La baisse de l’euro face au dinar algérien s’est poursuivie ce lundi 9 février 2026 sur le marché noir des devises. La tendance, amorcée depuis plusieurs jours, se confirme à l’approche du mois de Ramadhan. Les cambistes observent un recul progressif des cours, porté par un affaiblissement de la demande et une hausse parallèle de l’offre.
Sur le marché noir, le billet de 100 euros s’échange désormais contre 28 100 dinars à la vente. Cela représente une baisse de 50 dinars par rapport à la cotation de la veille. Par ailleurs, le recul atteint 150 dinars comparé au pic annuel enregistré au début du mois de février. Cette correction place l’euro sur une trajectoire descendante après plusieurs semaines de relative stabilité.
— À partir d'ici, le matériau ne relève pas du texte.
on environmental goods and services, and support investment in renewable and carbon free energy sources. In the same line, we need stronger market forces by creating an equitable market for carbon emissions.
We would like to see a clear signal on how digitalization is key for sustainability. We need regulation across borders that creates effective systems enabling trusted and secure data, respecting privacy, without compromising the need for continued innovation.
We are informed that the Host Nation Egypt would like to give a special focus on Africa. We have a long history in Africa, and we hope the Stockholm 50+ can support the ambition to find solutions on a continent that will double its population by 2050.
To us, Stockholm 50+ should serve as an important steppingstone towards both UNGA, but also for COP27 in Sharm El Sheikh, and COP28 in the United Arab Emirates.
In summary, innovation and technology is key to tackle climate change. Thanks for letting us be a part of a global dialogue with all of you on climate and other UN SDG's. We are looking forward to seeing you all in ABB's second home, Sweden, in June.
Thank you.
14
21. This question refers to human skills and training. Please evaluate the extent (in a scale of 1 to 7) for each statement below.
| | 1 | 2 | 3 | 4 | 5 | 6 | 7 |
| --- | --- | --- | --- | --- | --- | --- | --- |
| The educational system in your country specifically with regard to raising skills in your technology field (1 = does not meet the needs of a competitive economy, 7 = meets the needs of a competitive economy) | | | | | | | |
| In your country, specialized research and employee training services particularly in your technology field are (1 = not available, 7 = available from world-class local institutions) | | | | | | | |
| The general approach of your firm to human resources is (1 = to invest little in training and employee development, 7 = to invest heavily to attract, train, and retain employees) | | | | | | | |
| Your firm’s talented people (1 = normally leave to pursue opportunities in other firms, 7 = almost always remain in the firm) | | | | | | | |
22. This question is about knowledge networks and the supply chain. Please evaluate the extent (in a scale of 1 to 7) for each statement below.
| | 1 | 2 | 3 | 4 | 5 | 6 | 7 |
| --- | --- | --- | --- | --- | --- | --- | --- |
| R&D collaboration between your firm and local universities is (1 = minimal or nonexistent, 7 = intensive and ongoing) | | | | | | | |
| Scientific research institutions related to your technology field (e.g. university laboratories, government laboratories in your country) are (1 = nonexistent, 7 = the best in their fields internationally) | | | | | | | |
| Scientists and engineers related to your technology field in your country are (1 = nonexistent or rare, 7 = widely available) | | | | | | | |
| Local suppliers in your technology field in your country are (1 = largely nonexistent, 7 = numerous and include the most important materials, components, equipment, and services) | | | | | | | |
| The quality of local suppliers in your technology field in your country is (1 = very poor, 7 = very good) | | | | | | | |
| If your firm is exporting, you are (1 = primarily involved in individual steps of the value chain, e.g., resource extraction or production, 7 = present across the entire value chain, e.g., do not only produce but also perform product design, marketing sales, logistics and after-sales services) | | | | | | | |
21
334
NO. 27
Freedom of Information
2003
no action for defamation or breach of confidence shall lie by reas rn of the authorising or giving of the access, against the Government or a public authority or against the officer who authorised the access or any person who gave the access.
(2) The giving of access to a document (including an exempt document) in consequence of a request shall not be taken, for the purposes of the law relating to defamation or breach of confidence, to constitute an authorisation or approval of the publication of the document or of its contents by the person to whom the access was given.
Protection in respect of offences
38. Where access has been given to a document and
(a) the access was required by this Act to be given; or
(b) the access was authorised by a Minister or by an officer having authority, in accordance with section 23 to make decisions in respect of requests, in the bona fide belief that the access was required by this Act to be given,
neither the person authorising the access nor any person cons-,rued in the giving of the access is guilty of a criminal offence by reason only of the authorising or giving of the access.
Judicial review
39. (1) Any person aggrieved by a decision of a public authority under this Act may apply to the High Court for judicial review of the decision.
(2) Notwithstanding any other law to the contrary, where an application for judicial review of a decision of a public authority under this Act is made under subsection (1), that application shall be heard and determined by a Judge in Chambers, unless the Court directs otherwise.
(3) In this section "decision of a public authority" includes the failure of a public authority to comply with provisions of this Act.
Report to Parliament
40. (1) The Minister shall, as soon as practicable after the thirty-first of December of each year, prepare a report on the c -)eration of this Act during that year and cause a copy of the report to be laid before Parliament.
Pour l’achat, la même coupure est reprise par les cambistes à 27 800 dinars. L’écart entre les prix d’achat et de vente reste contenu. Toutefois, il traduit un climat d’attentisme chez les acteurs du marché noir, qui anticipent une poursuite de la baisse à court terme.
Les raisons de la baisse
Cette évolution s’explique principalement par l’effet Ramadhan. Le début du mois sacré est attendu le 18 ou le 19 février 2026, selon l’observation du croissant lunaire. Historiquement, cette période s’accompagne d’un ralentissement marqué de la demande en devises. Les Algériens évitent de voyager pendant le Ramadhan. Par conséquent, les besoins en euros reculent dès les jours précédant le mois sacré.
En parallèle, l’offre progresse sur le marché noir. Le Ramadhan coïncide avec le retour au pays de nombreux membres de la communauté nationale établie à l’étranger. Ils arrivent avec des devises qu’ils échangent pour couvrir leurs dépenses locales. Ce flux supplémentaire exerce une pression directe sur les cours.
Ainsi, la combinaison d’une demande en baisse et d’une offre en hausse tire mécaniquement les prix vers le bas. Tant que cette configuration persiste, l’euro restera sous pression sur le marché noir des devises.
Enfin, les cambistes restent prudents. Une stabilisation est possible après les premières semaines du Ramadhan. Toutefois, une poursuite de la baisse n’est pas exclue si l’afflux de devises se confirme. Le marché noir reste, à ce stade, clairement orienté à la baisse.